■ **Task brief**: Set down each record that follows exactly. Drop the images.

>>>>

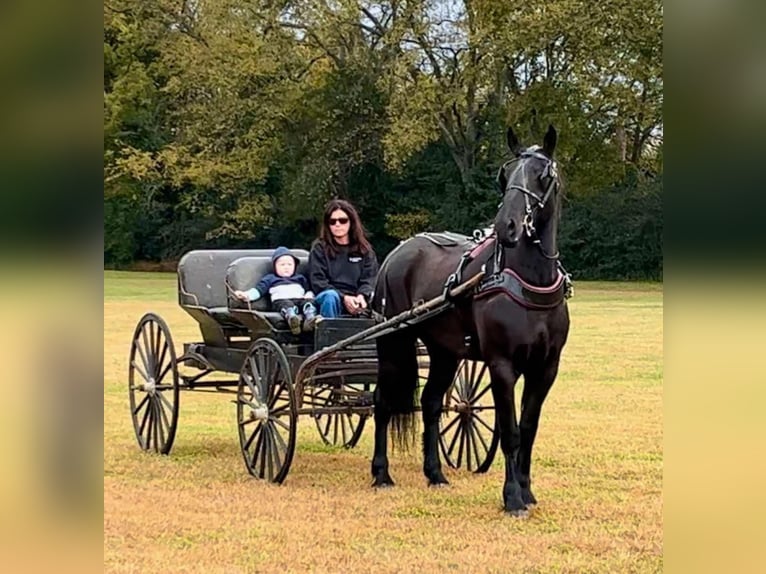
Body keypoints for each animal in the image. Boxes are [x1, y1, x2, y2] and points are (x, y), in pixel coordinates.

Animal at [368, 125, 572, 516]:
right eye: (505, 175)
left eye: (542, 175)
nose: (506, 225)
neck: (530, 281)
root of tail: (398, 252)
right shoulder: (501, 364)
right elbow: (510, 432)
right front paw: (512, 498)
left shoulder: (546, 368)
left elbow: (529, 429)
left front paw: (527, 491)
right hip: (393, 342)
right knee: (382, 401)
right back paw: (381, 473)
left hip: (445, 352)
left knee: (431, 402)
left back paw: (435, 473)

<<<<

■ **Result**:
Body keypoints for each animal in the image. Boxes are [x1, y1, x2, y2] and points are (x, y), in pixel coordinates.

Animal at [368, 125, 572, 516]:
right eye: (505, 175)
left eye: (542, 175)
nose: (506, 225)
neck: (530, 281)
root of tail: (398, 252)
right shoulder: (501, 364)
right elbow: (510, 432)
right front paw: (512, 498)
left shoulder: (546, 368)
left elbow: (529, 429)
left front paw: (527, 491)
right hip: (393, 342)
right knee: (382, 401)
right back paw: (381, 473)
left hip: (445, 352)
left knee: (431, 402)
left back paw: (435, 473)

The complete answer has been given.